** Texte fourni **
------------------------------------------------------------------------

La légende raconte que l’on a retrouvé des premières démos de l’album Hexadic à Guantanamo, quand le tristement célèbre centre de détention expérimentait toutes les formes de torture disponibles. Il faut dire que la 28e ou 29e production de Ben Chasny, aka Six Organs of Admittance, est plus qu’une épreuve. Un monument, un modèle de non-musique. Brouillon, déstructuré, vidé de toute substance mélodique, rythmique, et probablement interprété par la famille Bélier au grand complet, le résultat est insupportable.
Au début, avec The Ram, on a simplement l’impression d’assister aux balances. Ça tape n’importe quand sur la batterie, ça gratte une note de guitare de manière aléatoire. On attend. On est perplexe. On redouble d’attention pendant 3 minutes en saluant ce qui est une introduction osée, en fait.
Sauf que ce n’est pas une introduction. Ce sont les portes de l’enfer auditif qui s’ouvrent devant nos oreilles, assénant les notes comme des coups de rasoir, poignardant sans relâche l’auditeur pendant 9 titres et 38 minutes qui en paraissent 666. A plusieurs reprises, on implore la pitié, on souhaite voir ses souffrances abrégées, mais on ne lâche rien, guettant la moindre seconde de musique un tant soit peu élaborée. Mais rien. Rien ne vient nous sauver de ce chaos total où Six Organs of Admittance semble plutôt vouloir l’arrêt progressif de tous nos organes vitaux.
Si le virus Ebola mutait encore et encore jusqu’à atteindre sa souche fatale définitive, il finirait probablement en Hexadic. Eradiquant là l’humanité, ironiquement par l’une des plus belles choses qu’elle a créé : la Musique.

------------------------------------------------------------------------

** Données fournies **

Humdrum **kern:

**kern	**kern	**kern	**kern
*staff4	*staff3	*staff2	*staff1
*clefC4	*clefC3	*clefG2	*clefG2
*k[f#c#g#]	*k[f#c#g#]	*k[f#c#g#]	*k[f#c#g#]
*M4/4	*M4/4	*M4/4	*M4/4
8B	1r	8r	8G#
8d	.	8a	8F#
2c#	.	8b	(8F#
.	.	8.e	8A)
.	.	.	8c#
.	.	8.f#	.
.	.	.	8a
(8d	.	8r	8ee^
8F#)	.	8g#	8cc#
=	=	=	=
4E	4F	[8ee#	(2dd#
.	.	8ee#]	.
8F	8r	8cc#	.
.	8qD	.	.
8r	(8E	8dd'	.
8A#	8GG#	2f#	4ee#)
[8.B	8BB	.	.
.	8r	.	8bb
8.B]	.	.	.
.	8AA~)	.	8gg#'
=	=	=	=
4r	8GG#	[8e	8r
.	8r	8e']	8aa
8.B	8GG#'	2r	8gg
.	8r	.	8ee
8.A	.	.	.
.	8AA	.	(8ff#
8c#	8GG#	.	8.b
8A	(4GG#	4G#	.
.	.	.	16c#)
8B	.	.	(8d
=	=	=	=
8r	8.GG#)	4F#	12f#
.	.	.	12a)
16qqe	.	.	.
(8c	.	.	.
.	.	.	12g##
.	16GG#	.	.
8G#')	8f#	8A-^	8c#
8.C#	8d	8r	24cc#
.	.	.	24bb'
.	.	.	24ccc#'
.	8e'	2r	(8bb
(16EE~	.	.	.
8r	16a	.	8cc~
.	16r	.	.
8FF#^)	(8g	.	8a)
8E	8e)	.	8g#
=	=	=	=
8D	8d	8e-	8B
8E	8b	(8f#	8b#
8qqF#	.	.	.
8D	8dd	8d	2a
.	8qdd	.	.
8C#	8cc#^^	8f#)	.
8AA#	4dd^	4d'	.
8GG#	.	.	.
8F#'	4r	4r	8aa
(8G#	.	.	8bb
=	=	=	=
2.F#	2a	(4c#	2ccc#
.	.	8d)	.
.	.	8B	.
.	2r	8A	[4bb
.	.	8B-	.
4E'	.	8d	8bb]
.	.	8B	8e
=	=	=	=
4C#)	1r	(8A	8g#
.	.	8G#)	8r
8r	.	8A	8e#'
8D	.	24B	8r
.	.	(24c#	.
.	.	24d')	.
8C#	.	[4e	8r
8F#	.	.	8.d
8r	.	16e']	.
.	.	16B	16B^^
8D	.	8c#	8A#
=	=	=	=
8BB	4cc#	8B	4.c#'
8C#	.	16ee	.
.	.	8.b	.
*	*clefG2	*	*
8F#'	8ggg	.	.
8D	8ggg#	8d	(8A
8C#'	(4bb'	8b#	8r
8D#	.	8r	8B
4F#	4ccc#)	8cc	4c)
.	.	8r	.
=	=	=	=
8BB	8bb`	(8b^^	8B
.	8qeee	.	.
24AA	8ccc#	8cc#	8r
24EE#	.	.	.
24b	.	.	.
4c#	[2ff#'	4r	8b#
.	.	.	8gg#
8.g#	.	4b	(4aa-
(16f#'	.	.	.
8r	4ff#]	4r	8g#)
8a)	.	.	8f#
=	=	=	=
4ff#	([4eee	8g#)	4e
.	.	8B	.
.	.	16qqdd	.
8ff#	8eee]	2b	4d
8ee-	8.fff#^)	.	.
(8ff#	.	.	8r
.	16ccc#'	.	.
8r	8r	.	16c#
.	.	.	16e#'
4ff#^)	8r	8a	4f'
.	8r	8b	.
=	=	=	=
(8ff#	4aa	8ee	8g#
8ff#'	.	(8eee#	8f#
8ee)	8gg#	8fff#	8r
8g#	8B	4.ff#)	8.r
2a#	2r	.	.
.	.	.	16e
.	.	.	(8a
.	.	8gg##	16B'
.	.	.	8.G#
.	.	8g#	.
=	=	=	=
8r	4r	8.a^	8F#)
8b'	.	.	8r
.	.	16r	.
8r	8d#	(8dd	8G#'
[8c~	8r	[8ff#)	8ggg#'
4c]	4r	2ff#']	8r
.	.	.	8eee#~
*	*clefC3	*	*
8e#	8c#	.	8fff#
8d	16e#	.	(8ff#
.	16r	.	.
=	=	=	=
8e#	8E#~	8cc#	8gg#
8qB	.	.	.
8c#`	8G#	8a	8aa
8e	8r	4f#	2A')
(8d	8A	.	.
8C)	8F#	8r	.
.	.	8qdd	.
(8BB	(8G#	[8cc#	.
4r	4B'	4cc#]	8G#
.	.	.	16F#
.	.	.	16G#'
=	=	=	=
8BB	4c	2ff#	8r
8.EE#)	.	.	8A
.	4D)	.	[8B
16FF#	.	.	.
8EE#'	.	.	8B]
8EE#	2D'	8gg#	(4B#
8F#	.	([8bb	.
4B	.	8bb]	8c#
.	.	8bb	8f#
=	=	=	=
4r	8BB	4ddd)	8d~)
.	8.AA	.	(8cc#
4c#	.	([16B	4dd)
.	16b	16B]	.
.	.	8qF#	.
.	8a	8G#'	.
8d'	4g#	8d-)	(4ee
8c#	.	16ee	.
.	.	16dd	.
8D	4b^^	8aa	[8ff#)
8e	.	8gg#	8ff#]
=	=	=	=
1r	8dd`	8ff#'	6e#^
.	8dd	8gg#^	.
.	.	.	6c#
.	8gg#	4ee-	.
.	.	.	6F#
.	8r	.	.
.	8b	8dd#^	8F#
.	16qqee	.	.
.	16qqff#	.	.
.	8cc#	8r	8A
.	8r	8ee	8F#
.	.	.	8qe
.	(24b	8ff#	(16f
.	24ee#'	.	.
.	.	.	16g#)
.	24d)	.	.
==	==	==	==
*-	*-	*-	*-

------------------------------------------------------------------------

** Objectif visé **
Reproduisez à l'identique le passage du texte fourni qui va de « Au début, avec » jusqu'à « nos organes vitaux. ». Appuyez-vous uniquement sur le texte fourni.

** Réponse rédigée **
Au début, avec The Ram, on a simplement l’impression d’assister aux balances. Ça tape n’importe quand sur la batterie, ça gratte une note de guitare de manière aléatoire. On attend. On est perplexe. On redouble d’attention pendant 3 minutes en saluant ce qui est une introduction osée, en fait.
Sauf que ce n’est pas une introduction. Ce sont les portes de l’enfer auditif qui s’ouvrent devant nos oreilles, assénant les notes comme des coups de rasoir, poignardant sans relâche l’auditeur pendant 9 titres et 38 minutes qui en paraissent 666. A plusieurs reprises, on implore la pitié, on souhaite voir ses souffrances abrégées, mais on ne lâche rien, guettant la moindre seconde de musique un tant soit peu élaborée. Mais rien. Rien ne vient nous sauver de ce chaos total où Six Organs of Admittance semble plutôt vouloir l’arrêt progressif de tous nos organes vitaux.